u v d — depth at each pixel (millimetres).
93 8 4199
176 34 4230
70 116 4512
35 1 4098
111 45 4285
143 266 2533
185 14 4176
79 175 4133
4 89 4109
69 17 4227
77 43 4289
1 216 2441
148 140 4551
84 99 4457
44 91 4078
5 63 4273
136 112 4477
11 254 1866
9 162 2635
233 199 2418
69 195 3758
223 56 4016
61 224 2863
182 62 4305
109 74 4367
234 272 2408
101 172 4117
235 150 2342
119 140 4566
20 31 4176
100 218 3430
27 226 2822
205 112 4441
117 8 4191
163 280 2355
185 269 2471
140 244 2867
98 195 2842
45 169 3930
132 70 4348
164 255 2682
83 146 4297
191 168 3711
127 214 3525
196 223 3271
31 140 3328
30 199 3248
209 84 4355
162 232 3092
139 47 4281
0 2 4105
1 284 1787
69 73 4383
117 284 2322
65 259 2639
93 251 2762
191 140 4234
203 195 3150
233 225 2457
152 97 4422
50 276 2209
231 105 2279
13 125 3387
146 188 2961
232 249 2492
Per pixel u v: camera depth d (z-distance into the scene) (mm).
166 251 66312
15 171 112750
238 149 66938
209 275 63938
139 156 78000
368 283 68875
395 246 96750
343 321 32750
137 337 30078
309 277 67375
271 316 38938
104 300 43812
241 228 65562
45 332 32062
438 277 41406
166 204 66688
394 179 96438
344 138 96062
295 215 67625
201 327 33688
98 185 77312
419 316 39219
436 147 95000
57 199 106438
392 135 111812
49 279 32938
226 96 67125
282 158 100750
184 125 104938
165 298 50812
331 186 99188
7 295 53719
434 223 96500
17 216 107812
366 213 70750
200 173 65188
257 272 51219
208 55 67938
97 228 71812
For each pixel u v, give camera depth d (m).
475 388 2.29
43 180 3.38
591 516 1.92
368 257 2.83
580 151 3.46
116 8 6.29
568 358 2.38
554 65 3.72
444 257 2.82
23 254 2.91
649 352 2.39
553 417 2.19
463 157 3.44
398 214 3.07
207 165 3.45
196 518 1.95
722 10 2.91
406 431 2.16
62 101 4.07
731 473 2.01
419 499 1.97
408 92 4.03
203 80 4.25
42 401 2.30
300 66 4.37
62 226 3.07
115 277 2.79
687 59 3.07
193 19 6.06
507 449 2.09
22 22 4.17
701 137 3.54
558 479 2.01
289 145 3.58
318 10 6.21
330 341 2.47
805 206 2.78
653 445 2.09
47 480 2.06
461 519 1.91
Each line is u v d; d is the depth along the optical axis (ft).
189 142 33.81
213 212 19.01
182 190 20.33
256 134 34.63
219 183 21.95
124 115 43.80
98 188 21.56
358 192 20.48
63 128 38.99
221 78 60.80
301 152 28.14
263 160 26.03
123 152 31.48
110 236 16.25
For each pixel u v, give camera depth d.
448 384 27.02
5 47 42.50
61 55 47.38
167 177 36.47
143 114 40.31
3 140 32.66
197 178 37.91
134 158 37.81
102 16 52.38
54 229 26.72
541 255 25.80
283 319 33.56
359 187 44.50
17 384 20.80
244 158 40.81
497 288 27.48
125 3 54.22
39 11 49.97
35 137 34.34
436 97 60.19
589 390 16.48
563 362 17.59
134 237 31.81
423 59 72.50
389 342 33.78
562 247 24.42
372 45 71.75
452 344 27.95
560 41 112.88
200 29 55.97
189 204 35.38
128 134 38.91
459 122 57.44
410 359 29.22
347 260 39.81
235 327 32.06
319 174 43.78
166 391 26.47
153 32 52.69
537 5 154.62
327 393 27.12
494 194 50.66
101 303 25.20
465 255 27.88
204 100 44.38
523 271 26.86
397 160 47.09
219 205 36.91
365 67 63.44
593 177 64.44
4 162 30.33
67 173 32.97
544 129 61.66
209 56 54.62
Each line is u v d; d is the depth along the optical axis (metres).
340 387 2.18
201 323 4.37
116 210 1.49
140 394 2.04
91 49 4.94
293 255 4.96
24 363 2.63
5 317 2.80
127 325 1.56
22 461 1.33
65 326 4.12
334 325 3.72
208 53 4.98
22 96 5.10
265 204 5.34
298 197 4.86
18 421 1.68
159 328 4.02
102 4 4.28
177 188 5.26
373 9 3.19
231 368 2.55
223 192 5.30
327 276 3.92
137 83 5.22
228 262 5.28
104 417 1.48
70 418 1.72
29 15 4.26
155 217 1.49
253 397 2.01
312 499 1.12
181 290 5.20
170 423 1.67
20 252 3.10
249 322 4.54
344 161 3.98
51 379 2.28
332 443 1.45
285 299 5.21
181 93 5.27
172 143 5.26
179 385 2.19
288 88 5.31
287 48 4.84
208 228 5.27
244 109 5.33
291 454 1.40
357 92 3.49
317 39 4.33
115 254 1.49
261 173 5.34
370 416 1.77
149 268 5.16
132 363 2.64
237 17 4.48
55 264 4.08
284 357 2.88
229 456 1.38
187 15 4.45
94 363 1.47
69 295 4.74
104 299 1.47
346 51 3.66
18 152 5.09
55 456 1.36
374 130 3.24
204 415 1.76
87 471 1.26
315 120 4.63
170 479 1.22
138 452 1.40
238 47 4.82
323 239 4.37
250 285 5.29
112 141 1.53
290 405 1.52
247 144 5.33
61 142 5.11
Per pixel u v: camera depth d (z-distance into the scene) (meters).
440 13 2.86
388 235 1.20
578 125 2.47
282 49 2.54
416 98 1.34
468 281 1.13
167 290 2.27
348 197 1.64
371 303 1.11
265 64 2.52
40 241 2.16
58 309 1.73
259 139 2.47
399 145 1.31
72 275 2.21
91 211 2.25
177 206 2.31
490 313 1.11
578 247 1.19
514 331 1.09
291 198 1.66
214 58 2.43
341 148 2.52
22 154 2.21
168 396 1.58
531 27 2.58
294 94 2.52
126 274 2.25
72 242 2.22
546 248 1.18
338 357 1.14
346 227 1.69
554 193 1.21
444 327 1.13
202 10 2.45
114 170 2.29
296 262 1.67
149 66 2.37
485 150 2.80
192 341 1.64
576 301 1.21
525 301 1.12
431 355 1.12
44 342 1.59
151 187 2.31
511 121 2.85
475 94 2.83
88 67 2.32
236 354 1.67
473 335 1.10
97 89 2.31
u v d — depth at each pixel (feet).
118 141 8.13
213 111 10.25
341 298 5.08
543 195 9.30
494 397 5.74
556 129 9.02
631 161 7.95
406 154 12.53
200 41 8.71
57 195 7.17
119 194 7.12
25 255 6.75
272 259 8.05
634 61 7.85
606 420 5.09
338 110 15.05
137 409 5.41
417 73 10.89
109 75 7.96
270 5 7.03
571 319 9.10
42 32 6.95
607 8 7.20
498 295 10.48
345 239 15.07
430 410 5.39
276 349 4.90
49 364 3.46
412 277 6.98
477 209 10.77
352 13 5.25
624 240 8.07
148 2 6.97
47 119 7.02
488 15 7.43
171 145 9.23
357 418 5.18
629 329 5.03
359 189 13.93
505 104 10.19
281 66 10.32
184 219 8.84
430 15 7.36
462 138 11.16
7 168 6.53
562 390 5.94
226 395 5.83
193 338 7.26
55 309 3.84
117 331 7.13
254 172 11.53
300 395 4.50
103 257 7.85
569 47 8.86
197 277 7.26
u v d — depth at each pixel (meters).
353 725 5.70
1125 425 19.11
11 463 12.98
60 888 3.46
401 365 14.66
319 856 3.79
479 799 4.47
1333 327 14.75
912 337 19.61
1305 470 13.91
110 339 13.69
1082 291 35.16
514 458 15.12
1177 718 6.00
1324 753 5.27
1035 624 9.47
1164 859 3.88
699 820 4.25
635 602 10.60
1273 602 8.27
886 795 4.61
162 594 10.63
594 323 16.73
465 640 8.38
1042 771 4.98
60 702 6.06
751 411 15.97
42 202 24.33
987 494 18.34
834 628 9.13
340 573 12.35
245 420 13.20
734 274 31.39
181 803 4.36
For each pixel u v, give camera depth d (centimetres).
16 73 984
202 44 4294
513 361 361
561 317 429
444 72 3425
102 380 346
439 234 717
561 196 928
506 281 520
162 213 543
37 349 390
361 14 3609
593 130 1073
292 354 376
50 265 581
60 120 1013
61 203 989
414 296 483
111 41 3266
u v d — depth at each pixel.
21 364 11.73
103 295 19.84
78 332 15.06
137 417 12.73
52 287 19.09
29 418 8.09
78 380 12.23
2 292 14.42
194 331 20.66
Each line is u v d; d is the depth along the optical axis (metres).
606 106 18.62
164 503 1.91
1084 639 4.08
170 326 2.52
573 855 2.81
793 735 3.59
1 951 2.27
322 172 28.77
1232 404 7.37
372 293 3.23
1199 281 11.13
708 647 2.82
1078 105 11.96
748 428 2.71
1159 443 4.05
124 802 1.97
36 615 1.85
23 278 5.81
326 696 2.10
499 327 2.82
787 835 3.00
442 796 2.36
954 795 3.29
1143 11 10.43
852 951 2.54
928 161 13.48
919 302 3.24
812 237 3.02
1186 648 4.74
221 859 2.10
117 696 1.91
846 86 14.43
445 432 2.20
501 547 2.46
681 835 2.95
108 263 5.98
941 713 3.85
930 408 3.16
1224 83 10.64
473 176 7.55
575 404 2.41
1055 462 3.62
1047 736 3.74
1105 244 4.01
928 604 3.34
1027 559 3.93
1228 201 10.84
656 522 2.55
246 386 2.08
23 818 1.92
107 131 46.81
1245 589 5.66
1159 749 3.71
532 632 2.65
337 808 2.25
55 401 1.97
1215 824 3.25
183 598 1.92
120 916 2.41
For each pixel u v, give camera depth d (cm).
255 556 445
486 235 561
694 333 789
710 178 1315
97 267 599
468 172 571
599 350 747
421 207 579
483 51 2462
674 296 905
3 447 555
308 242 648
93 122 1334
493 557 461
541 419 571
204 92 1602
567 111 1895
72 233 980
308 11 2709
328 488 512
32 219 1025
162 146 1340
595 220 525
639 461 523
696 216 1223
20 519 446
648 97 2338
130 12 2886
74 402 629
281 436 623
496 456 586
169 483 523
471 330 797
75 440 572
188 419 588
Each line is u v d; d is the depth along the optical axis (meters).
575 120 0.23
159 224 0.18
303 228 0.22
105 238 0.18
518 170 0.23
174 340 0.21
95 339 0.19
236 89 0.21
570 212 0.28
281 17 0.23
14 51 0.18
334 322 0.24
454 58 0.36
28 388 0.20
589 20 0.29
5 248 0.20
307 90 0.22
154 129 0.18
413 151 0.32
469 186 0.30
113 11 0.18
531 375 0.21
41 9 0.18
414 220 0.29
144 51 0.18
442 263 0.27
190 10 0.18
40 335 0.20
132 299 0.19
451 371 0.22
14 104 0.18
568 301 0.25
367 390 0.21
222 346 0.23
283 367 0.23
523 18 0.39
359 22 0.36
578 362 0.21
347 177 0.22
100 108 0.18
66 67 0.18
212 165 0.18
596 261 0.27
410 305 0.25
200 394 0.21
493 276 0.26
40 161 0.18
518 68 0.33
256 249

▸ INSTRUCTIONS TO FOLLOW
Within the data above, the lines from the one with "479 799 4.47" to the one with "245 420 13.20" must be repeated exactly; no other line belongs in the answer.

▸ RESPONSE BELOW
479 799 4.47
1333 327 14.75
912 337 19.61
1305 470 13.91
110 339 13.69
1082 291 35.16
514 458 15.12
1177 718 6.00
1324 753 5.27
1035 624 9.47
1164 859 3.88
699 820 4.25
635 602 10.60
1273 602 8.27
886 795 4.61
162 594 10.63
594 323 16.73
465 640 8.38
1042 771 4.98
60 702 6.06
751 411 15.97
42 202 24.33
987 494 18.34
834 628 9.13
340 573 12.35
245 420 13.20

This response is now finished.